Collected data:
§ §
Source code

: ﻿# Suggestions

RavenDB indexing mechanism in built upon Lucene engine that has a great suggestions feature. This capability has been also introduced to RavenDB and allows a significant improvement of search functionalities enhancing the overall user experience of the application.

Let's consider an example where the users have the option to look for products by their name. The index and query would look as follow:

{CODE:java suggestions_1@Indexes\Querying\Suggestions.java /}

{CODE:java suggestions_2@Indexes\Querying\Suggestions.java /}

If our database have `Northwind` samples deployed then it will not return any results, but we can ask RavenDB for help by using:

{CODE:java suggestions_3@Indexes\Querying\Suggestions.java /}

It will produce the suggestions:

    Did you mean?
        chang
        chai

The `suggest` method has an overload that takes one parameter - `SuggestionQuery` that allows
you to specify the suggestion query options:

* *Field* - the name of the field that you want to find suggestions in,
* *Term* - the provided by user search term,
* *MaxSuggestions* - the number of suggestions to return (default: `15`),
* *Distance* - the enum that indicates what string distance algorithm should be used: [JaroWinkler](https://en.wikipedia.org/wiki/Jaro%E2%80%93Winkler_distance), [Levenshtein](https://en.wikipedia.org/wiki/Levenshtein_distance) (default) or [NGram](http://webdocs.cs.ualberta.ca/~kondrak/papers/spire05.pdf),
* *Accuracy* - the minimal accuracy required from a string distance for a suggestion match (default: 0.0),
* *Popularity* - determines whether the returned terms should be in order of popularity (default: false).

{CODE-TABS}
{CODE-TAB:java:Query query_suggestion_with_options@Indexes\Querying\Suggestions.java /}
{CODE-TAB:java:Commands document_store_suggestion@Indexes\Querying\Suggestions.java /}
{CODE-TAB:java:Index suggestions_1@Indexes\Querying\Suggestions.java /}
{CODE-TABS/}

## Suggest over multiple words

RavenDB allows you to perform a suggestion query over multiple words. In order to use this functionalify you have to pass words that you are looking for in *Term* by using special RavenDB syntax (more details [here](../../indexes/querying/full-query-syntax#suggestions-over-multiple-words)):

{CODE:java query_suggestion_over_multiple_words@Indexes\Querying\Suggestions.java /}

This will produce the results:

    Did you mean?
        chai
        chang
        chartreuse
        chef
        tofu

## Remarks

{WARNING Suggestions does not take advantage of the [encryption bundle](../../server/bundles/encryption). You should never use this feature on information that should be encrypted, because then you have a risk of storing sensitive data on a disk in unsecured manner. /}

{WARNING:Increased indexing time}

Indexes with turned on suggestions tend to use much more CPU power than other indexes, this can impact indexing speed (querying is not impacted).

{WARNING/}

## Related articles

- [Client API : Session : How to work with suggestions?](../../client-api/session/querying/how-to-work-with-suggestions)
§ §
## What the exercise asks:
Give the entries again exactly, every one.

## Task output:
Source code

: ﻿# Suggestions

RavenDB indexing mechanism in built upon Lucene engine that has a great suggestions feature. This capability has been also introduced to RavenDB and allows a significant improvement of search functionalities enhancing the overall user experience of the application.

Let's consider an example where the users have the option to look for products by their name. The index and query would look as follow:

{CODE:java suggestions_1@Indexes\Querying\Suggestions.java /}

{CODE:java suggestions_2@Indexes\Querying\Suggestions.java /}

If our database have `Northwind` samples deployed then it will not return any results, but we can ask RavenDB for help by using:

{CODE:java suggestions_3@Indexes\Querying\Suggestions.java /}

It will produce the suggestions:

    Did you mean?
        chang
        chai

The `suggest` method has an overload that takes one parameter - `SuggestionQuery` that allows
you to specify the suggestion query options:

* *Field* - the name of the field that you want to find suggestions in,
* *Term* - the provided by user search term,
* *MaxSuggestions* - the number of suggestions to return (default: `15`),
* *Distance* - the enum that indicates what string distance algorithm should be used: [JaroWinkler](https://en.wikipedia.org/wiki/Jaro%E2%80%93Winkler_distance), [Levenshtein](https://en.wikipedia.org/wiki/Levenshtein_distance) (default) or [NGram](http://webdocs.cs.ualberta.ca/~kondrak/papers/spire05.pdf),
* *Accuracy* - the minimal accuracy required from a string distance for a suggestion match (default: 0.0),
* *Popularity* - determines whether the returned terms should be in order of popularity (default: false).

{CODE-TABS}
{CODE-TAB:java:Query query_suggestion_with_options@Indexes\Querying\Suggestions.java /}
{CODE-TAB:java:Commands document_store_suggestion@Indexes\Querying\Suggestions.java /}
{CODE-TAB:java:Index suggestions_1@Indexes\Querying\Suggestions.java /}
{CODE-TABS/}

## Suggest over multiple words

RavenDB allows you to perform a suggestion query over multiple words. In order to use this functionalify you have to pass words that you are looking for in *Term* by using special RavenDB syntax (more details [here](../../indexes/querying/full-query-syntax#suggestions-over-multiple-words)):

{CODE:java query_suggestion_over_multiple_words@Indexes\Querying\Suggestions.java /}

This will produce the results:

    Did you mean?
        chai
        chang
        chartreuse
        chef
        tofu

## Remarks

{WARNING Suggestions does not take advantage of the [encryption bundle](../../server/bundles/encryption). You should never use this feature on information that should be encrypted, because then you have a risk of storing sensitive data on a disk in unsecured manner. /}

{WARNING:Increased indexing time}

Indexes with turned on suggestions tend to use much more CPU power than other indexes, this can impact indexing speed (querying is not impacted).

{WARNING/}

## Related articles

- [Client API : Session : How to work with suggestions?](../../client-api/session/querying/how-to-work-with-suggestions)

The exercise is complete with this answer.